Bu birlik-bütünlük sevdalıları, Baasçıların keyfi idamlarına, bölücü çetelerin zulümlerine maruz kalmışlardır. Şimdi de uygun görüldükleri muamele, yeni Irak güçleri ve işgalci koalisyon güçlerince katledilmektir.     

Irak Türkmen Cephesi'nin Türkiye Temsilcisi Ahmet Muratlı, NTV'ye yaptığı açıklamada, ABD güçlerinin teröristlere yönelik operasyonlarının tüm Tel Afer halkına yöneldiğini ve ateş altında kalan Türkmenlerin, kentten göç ettiklerini bildiriyor.  

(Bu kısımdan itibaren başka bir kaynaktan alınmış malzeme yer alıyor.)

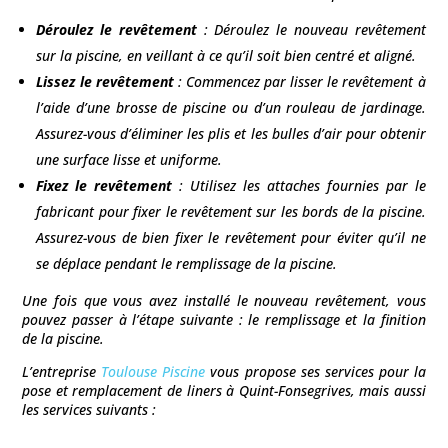
Déroulez le revêtement
: Déroulez le nouveau revêtement
sur la piscine, en veillant à ce qu’il soit bien centré et aligné.
Lissez le revêtement
: Commencez par lisser le revêtement à
l’aide d’une brosse de piscine ou d’un rouleau de jardinage.
Assurez-vous d’éliminer les plis et les bulles d’air pour obtenir
une surface lisse et uniforme.
Fixez le revêtement
: Utilisez les attaches fournies par le
fabricant pour fixer le revêtement sur les bords de la piscine.
Assurez-vous de bien fixer le revêtement pour éviter qu’il ne
se déplace pendant le remplissage de la piscine.
Une fois que vous avez installé le nouveau revêtement, vous
pouvez passer à l’étape suivante : le remplissage et la finition
de la piscine.
L’entreprise
Toulouse Piscine
vous propose ses services pour la
pose et remplacement de liners à
Quint-Fonsegrives
, mais aussi
les services suivants :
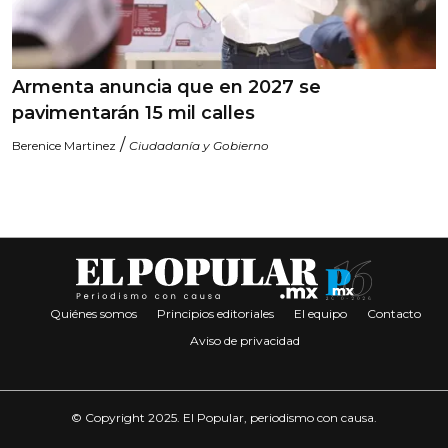
Armenta anuncia que en 2027 se
pavimentarán 15 mil calles
/
Berenice Martinez
Ciudadanía y Gobierno
Quiénes somos
Principios editoriales
El equipo
Contacto
Aviso de privacidad
© Copyright 2025. El Popular, periodismo con causa.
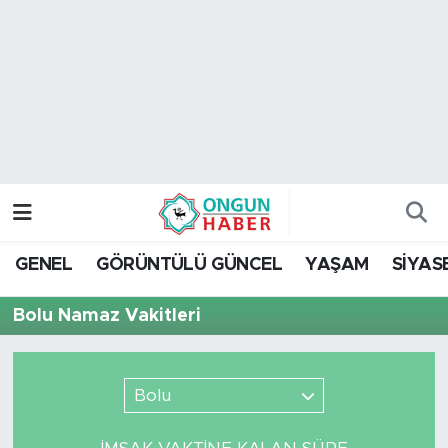
Nöbetçi Eczaneler
Hava Durumu
Namaz Vakitleri
Trafik Durumu
GENEL
GÖRÜNTÜLÜ GÜNCEL
YAŞAM
SİYAS
TFF 2.Lig Kırmızı Grup Puan Durumu ve Fikstür
Bolu Namaz Vakitleri
Tüm Manşetler
Son Dakika Haberleri
Bolu
Haber Arşivi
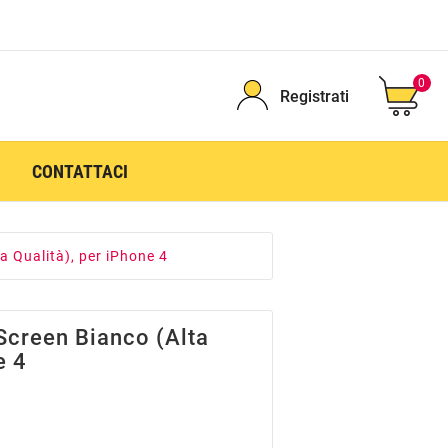
0
Registrati
CONTATTACI
a Qualità), per iPhone 4
Screen Bianco (Alta
e 4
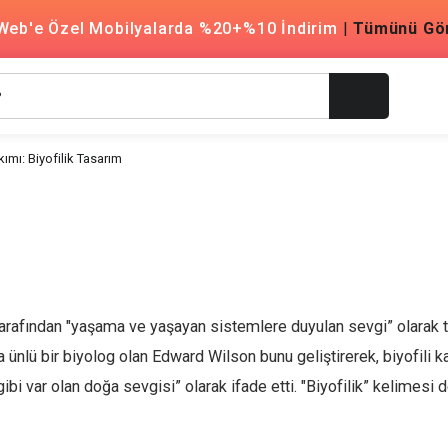
Web'e Özel Mobilyalarda %20+%10 İndirim
|
Tümünü Gö
ımı: Biyofilik Tasarım
tarafından "yaşama ve yaşayan sistemlere duyulan sevgi” olarak 
ünlü bir biyolog olan Edward Wilson bunu geliştirerek, biyofili k
bi var olan doğa sevgisi” olarak ifade etti. "Biyofilik” kelimesi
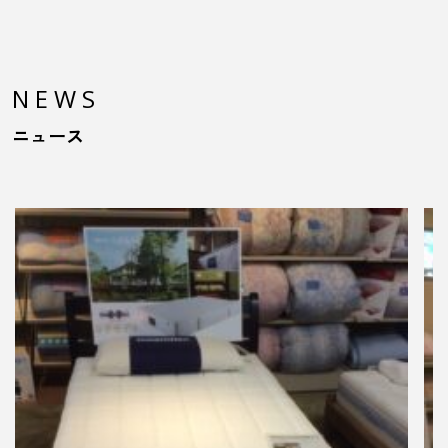
NEWS
ニュース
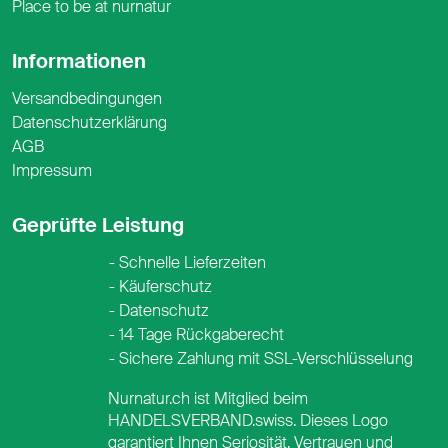
Place to be at nurnatur
Informationen
Versandbedingungen
Datenschutzerklärung
AGB
Impressum
Geprüfte Leistung
Schnelle Lieferzeiten
Käuferschutz
Datenschutz
14 Tage Rückgaberecht
Sichere Zahlung mit SSL-Verschlüsselung
Nurnatur.ch ist Mitglied beim
HANDELSVERBAND.swiss. Dieses Logo
garantiert Ihnen Seriosität, Vertrauen und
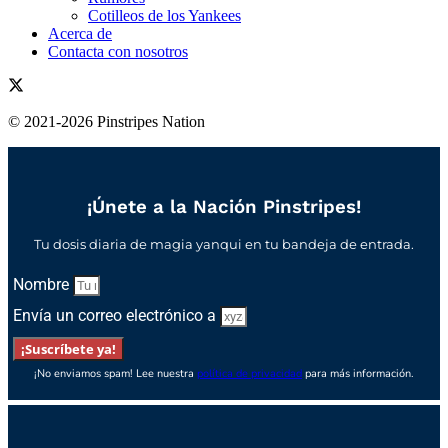
Cotilleos de los Yankees
Acerca de
Contacta con nosotros
© 2021-2026 Pinstripes Nation
¡Únete a la Nación Pinstripes!
Tu dosis diaria de magia yanqui en tu bandeja de entrada.
Nombre
Envía un correo electrónico a
¡Suscríbete ya!
¡No enviamos spam! Lee nuestra
política de privacidad
para más información.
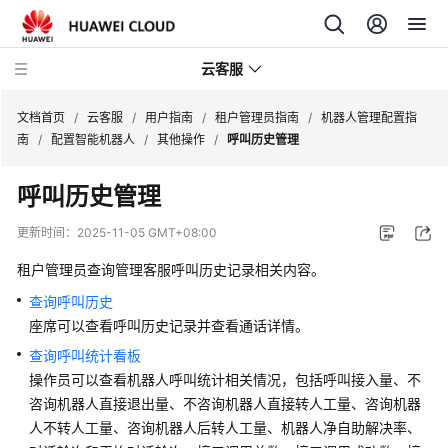
云客服
文档首页
/
云客服
/
用户指南
/
租户管理员指南
/
机器人管理配置指
南
/
配置智能机器人
/
其他操作
/
呼叫历史管理
产
呼叫历史管理
品
介
更新时间：
2025-11-05 GMT+08:00
绍
租户管理员查询管理客服呼叫历史记录相关内容。
快
查询呼叫历史
速
座席可以查看呼叫历史记录并查看通话详情。
入
查询呼叫统计看板
门
操作员可以查看机器人呼叫统计相关情况，包括呼叫接入量、不
咨询机器人直接退出量、不咨询机器人直接转人工量、咨询机器
用
户
人不转人工量、咨询机器人后转人工量、机器人净自助解决率、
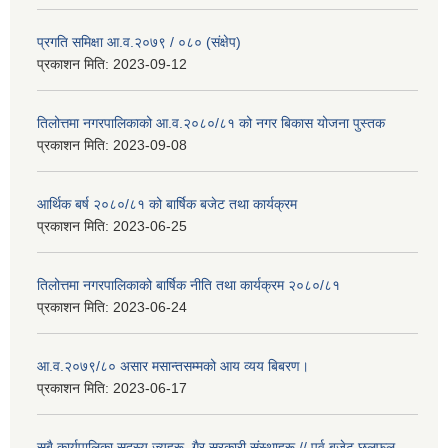
प्रगति समिक्षा आ.व.२०७९ / ०८० (संक्षेप)
प्रकाशन मिति:
2023-09-12
तिलोत्तमा नगरपालिकाको आ.व.२०८०/८१ को नगर बिकास योजना पुस्तक
प्रकाशन मिति:
2023-09-08
आर्थिक बर्ष २०८०/८१ को बार्षिक बजेट तथा कार्यक्रम
प्रकाशन मिति:
2023-06-25
तिलोत्तमा नगरपालिकाको बार्षिक नीति तथा कार्यक्रम २०८०/८१
प्रकाशन मिति:
2023-06-24
आ.व.२०७९/८० असार मसान्तसम्मको आय व्यय बिबरण।
प्रकाशन मिति:
2023-06-17
सबै कार्यपालिका सदस्य ज्यूहरू, गैर सरकारी संस्थाहरू // पुर्व बजेट छलफल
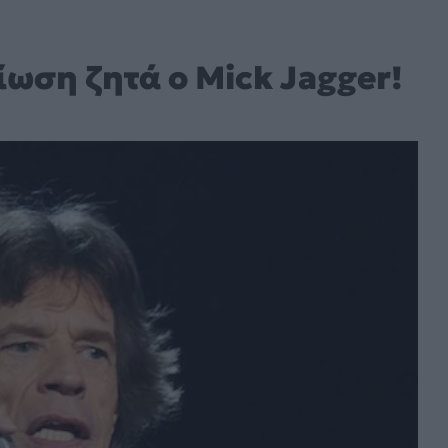
ίωση ζητά ο Mick Jagger!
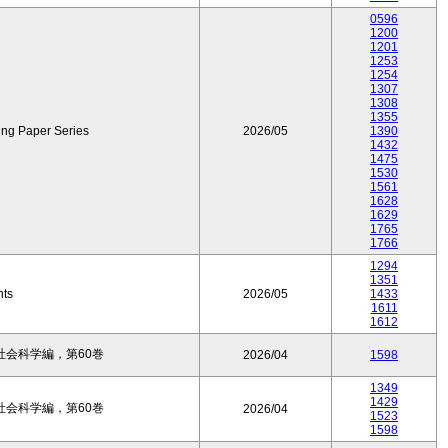
0596
1200
1201
1253
1254
1307
1308
1355
ing Paper Series
2026/05
1390
1432
1475
1530
1561
1628
1629
1765
1766
1294
1351
nts
2026/05
1433
1611
1612
会科学編，第60巻
2026/04
1598
1349
1429
会科学編，第60巻
2026/04
1523
1598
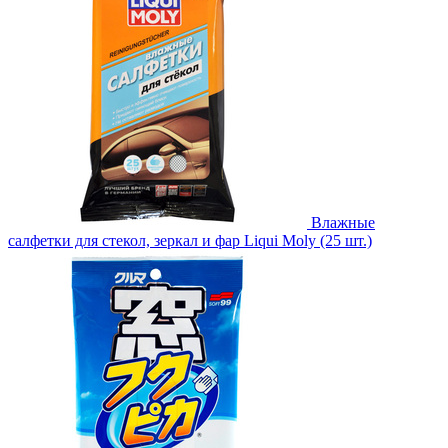
Влажные
салфетки для стекол, зеркал и фар Liqui Moly (25 шт.)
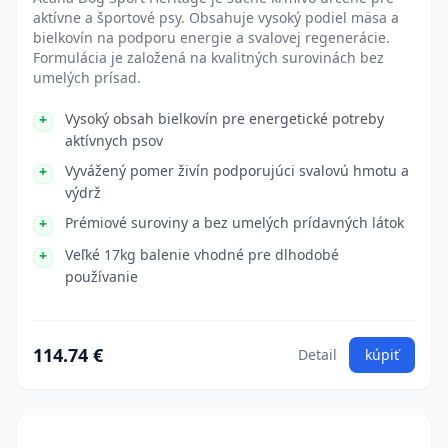
aktívne a športové psy. Obsahuje vysoký podiel mäsa a
bielkovín na podporu energie a svalovej regenerácie.
Formulácia je založená na kvalitných surovinách bez
umelých prísad.
Vysoký obsah bielkovín pre energetické potreby
aktívnych psov
Vyvážený pomer živín podporujúci svalovú hmotu a
výdrž
Prémiové suroviny a bez umelých prídavných látok
Veľké 17kg balenie vhodné pre dlhodobé
používanie
114.74 €
Detail
kúpiť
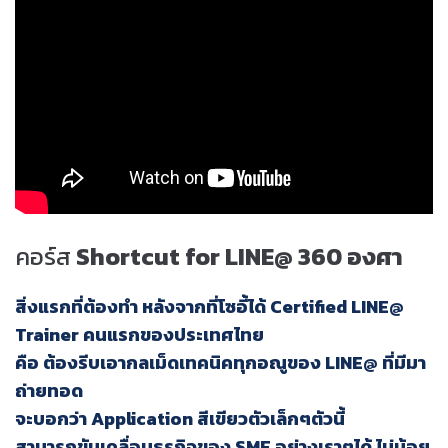
คอร์ส
Shortcut for LINE@ 360 องศา
สิ่งแรกที่ต้องทำ หลังจากที่โซอี้ได้ Certified LINE@
Trainer คนแรกของประเทศไทย
คือ ต้องรีบเอากลเม็ดเทคนิคทุกอณูของ LINE@ ที่มีมา
ถ่ายทอด
จะบอกว่า Application สีเขียวตัวเล็กๆตัวนี้
สามารถขับเคลื่อนธุรกิจของ SME อย่างเราๆได้ ไม่น้อย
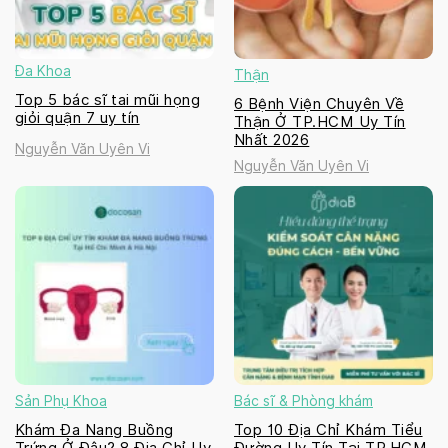
Đa Khoa
Thận
Top 5 bác sĩ tai mũi họng
6 Bệnh Viện Chuyên Về
giỏi quận 7 uy tín
Thận Ở TP.HCM Uy Tín
Nhất 2026
Nguyễn Văn Uyên Vi
Nguyễn Văn Uyên Vi
Sản Phụ Khoa
Bác sĩ & Phòng khám
Khám Đa Nang Buồng
Top 10 Địa Chỉ Khám Tiểu
Trứng Ở Đâu? 8 Địa Chỉ Uy
Đường Uy Tín Tại TP.HCM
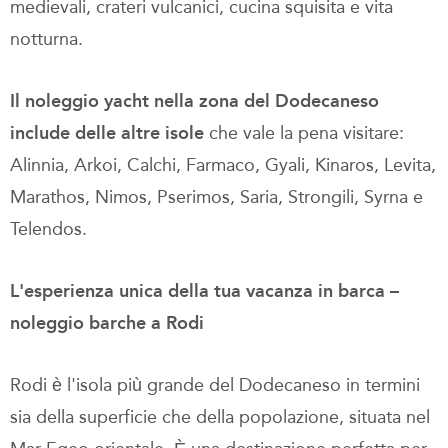
medievali, crateri vulcanici, cucina squisita e vita
notturna.
Il noleggio yacht nella zona del Dodecaneso
include delle altre isole
che vale la pena visitare:
Alinnia, Arkoi, Calchi, Farmaco, Gyali, Kinaros, Levita,
Marathos, Nimos, Pserimos, Saria, Strongili, Syrna e
Telendos.
L'esperienza unica della tua vacanza in barca –
noleggio barche a Rodi
Rodi è l'isola più grande del Dodecaneso in termini
sia della superficie che della popolazione, situata nel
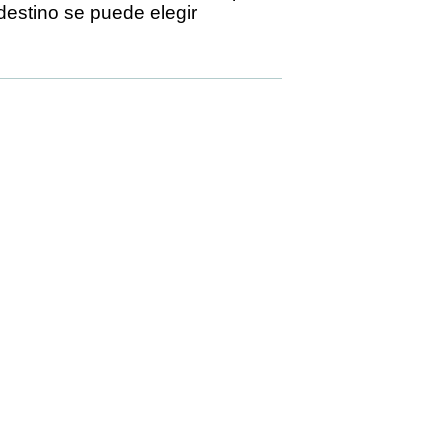
 destino se puede elegir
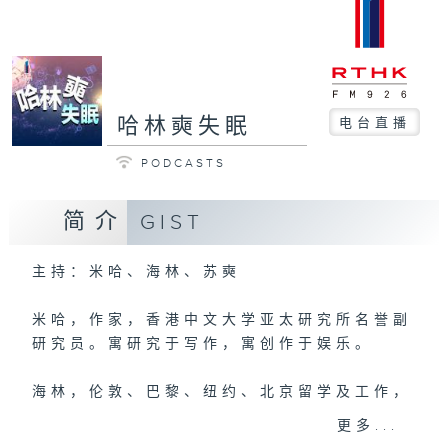
哈林奭失眠
电台直播
PODCASTS
简介
GIST
主持：米哈、海林、苏奭
米哈，作家，香港中文大学亚太研究所名誉副
研究员。寓研究于写作，寓创作于娱乐。
海林，伦敦、巴黎、纽约、北京留学及工作，
多媒体策略师，度桥人，瑜伽治疗师。
更多...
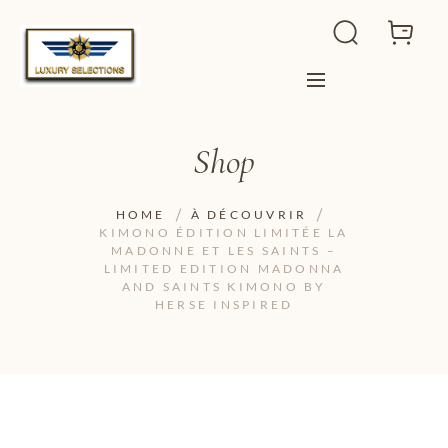
Shop
HOME
À DÉCOUVRIR
KIMONO ÉDITION LIMITÉE LA
MADONNE ET LES SAINTS –
LIMITED EDITION MADONNA
AND SAINTS KIMONO BY
HERSE INSPIRED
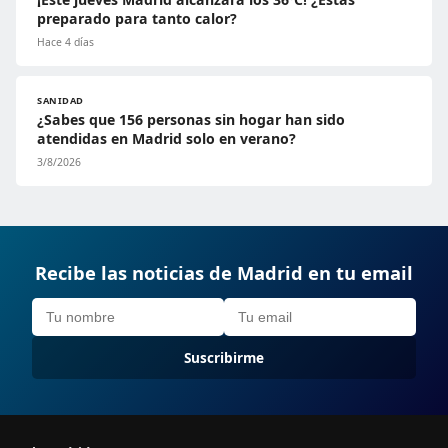
preparado para tanto calor?
Hace 4 días
SANIDAD
¿Sabes que 156 personas sin hogar han sido
atendidas en Madrid solo en verano?
3/8/2026
Recibe las noticias de Madrid en tu email
Suscribirme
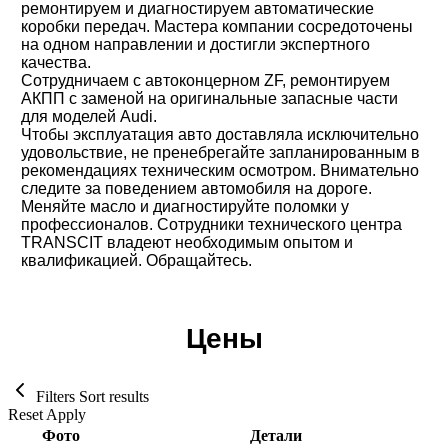
ремонтируем и диагностируем автоматические
коробки передач. Мастера компании сосредоточены
на одном направлении и достигли экспертного
качества.
Сотрудничаем с автоконцерном ZF, ремонтируем
АКПП с заменой на оригинальные запасные части
для моделей Audi.
Чтобы эксплуатация авто доставляла исключительно
удовольствие, не пренебрегайте запланированным в
рекомендациях техническим осмотром. Внимательно
следите за поведением автомобиля на дороге.
Меняйте масло и диагностируйте поломки у
профессионалов. Сотрудники технического центра
TRANSCIT владеют необходимым опытом и
квалификацией. Обращайтесь.
Цены
Filters
Sort results
Reset
Apply
Фото
Детали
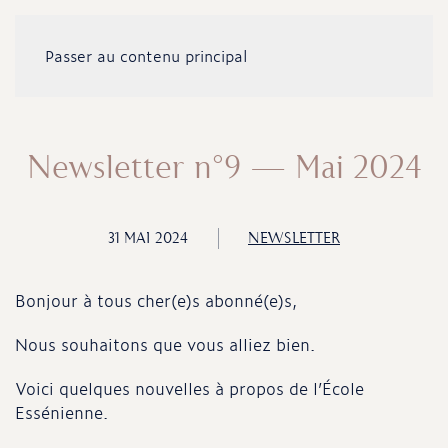
Passer au contenu principal
Newsletter n°9 – Mai 2024
31 MAI 2024
NEWSLETTER
Bonjour à tous cher(e)s abonné(e)s,
Nous souhaitons que vous alliez bien.
Voici quelques nouvelles à propos de l’École
Essénienne.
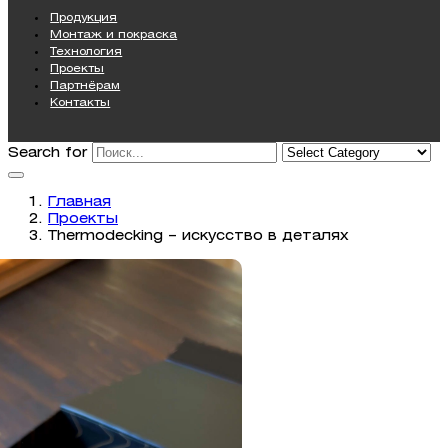
Продукция
Монтаж и покраска
Технология
Проекты
Партнёрам
Контакты
Search for
Главная
Проекты
Thermodecking – искусство в деталях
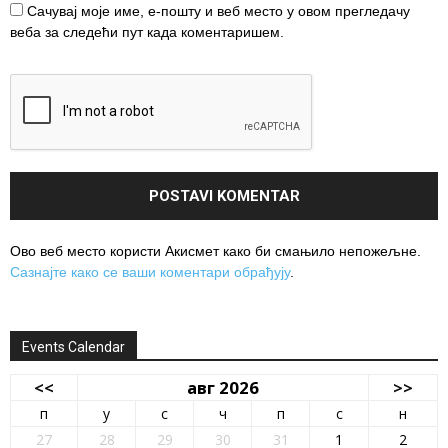
Сачувај моје име, е-пошту и веб место у овом прегледачу
веба за следећи пут када коментаришем.
Ово веб место користи Акисмет како би смањило непожељне.
Сазнајте како се ваши коментари обрађују
.
Events Calendar
<<
авг 2026
>>
п
у
с
ч
п
с
н
27
28
29
30
31
1
2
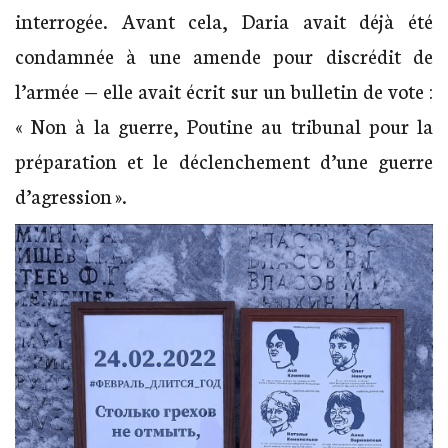
interrogée. Avant cela, Daria avait déjà été
condamnée à une amende pour discrédit de
l’armée — elle avait écrit sur un bulletin de vote :
« Non à la guerre, Poutine au tribunal pour la
préparation et le déclenchement d’une guerre
d’agression ».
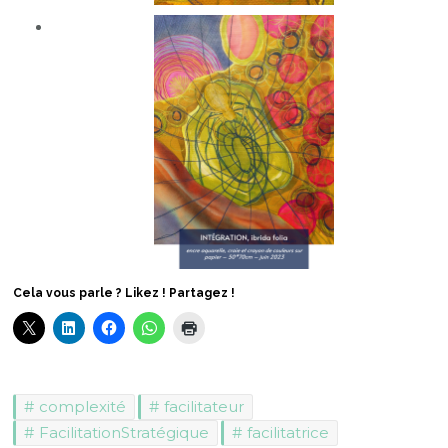
Cela vous parle ? Likez ! Partagez !
complexité
facilitateur
FacilitationStratégique
facilitatrice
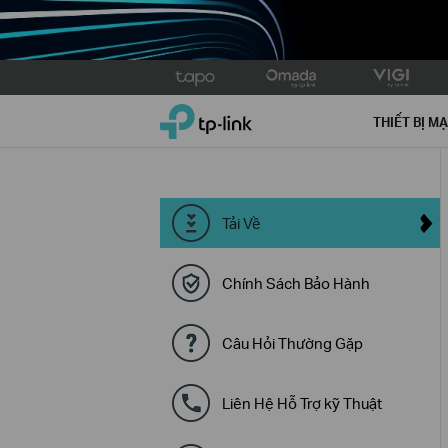
Click
to
TP-Link, Reliably Smart
skip
THIẾT BỊ M
the
navigation
bar
Tải Về
Chính Sách Bảo Hành
Câu Hỏi Thường Gặp
Liên Hệ Hỗ Trợ kỹ Thuật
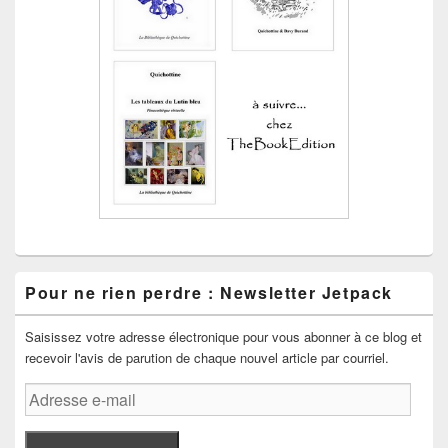
Pour ne rien perdre : Newsletter Jetpack
Saisissez votre adresse électronique pour vous abonner à ce blog et
recevoir l'avis de parution de chaque nouvel article par courriel.
Adresse
e-
mail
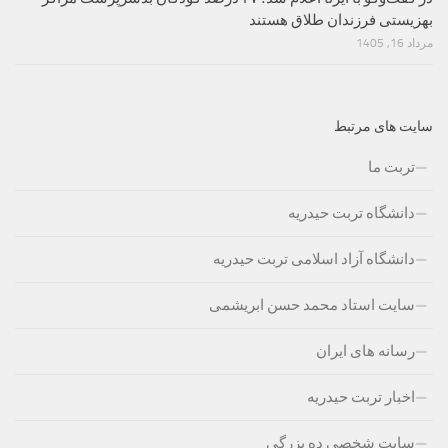
بهزیستی فرزندان طلاق هستند
مرداد 16, 1405
سایت های مرتبط
تربت ما
دانشگاه تربت حیدریه
دانشگاه آزاد اسلامی تربت حیدریه
سایت استاد محمد حسن ابریشمی
رسانه های ایران
اخبار تربت حیدریه
سایت شخصی ده بزرگی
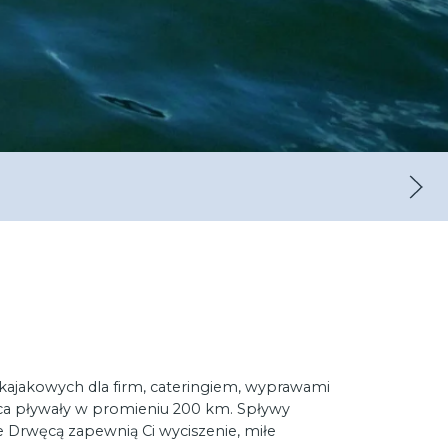
O
kajakowych dla firm, cateringiem, wyprawami
nica pływały w promieniu 200 km. Spływy
e Drwęcą zapewnią Ci wyciszenie, miłe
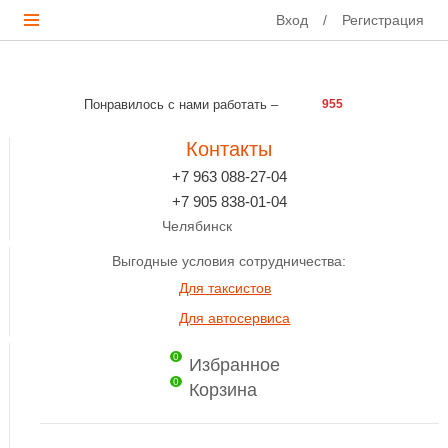
Вход
/
Регистрация
Понравилось с нами работать –
955
Контакты
+7 963 088-27-04
+7 905 838-01-04
Челябинск
Выгодные условия сотрудничества:
Для таксистов
Для автосервиса
0
Избранное
0
Корзина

Çatışmalar nedeniyle kasabadan kaçabilen halk, geceyi yerleşim bölgelerinin dışında geçiriyor. Giriş çıkışların yasaklandığı Telafer'e ambulansların gelmesine de izin verilmiyor. ABD helikopterleri kasabayı bombalarken, halk Telafer'in 1 km dışında çaresiz bekleyişini sürdürüyor. Yasağa rağmen kasabaya yaklaşan insanlara ise ateş açılıyor. ABD ve Irak kuvvetlerinin yürüttüğü operasyonlara, "peşmerge" denilen çeteler de katılıyor.  

Bütün bunlara rağmen Türkmenler, hala Irak'a bağlıdırlar. Irak Türkmen Aşiretler Birliği Başkanı Abdülhamit Beyatlı, "Bir çok insan evlerini terk etti. Irak Hükümeti başta olmak üzere herkesten yardım bekliyoruz" diyor.  

Sokaklarda kaldırılamayan cenazeler, ulaşılamayan yaralılar ve henüz hayatta olanların üzerlerine çevrili, ölüm kusan namlular.   

ABD'ye göre kent, Irak'a sızan yabancı savaşçıların üssü haline geldi. Telaferliler ise bir haftayı aşkın süredir devam eden çatışmalarda asıl sivillerin öldüğünü söylüyor.  

Böyle bir durum, bizim bölücü eşkıyayla savaşmamız sırasında, PKK/KADEK örgütünün üssü haline gelen küçücük bir mezrada bile olsaydı, başta ABD olmak üzere "insan hakları savunucusu" batılılar ne derlerdi acaba? Hay Allah ne çabuk unuttum Biz bu soruyu soramazdık değil mi?  

   Irak Mağdurlar ve Şehitler Derneği Başkanı Yaşar Cengiz "Türkiye'ye sesleniyorum, gelip bölgede incelemeler yapsınlar. Kasabamız yerle bir olmuş durumda. Kasabayı terk eden kadın ve çocuklar çöllerde yaşıyor" diyor.  

Ve bölgeye yönelik hiçbir siyaset geliştirememiş olan Türkiye, "olayları kaygıyla izliyor".  

Ve yönetimimizin en tepelerinde, iki çok ciddi mesele tartışılıp duruyor:  

Başörtüsü ve zina meseleleri.  

Sade vatandaşlar olarak bizler ise, çok üzülüyor ve çok utanıyoruz, çok.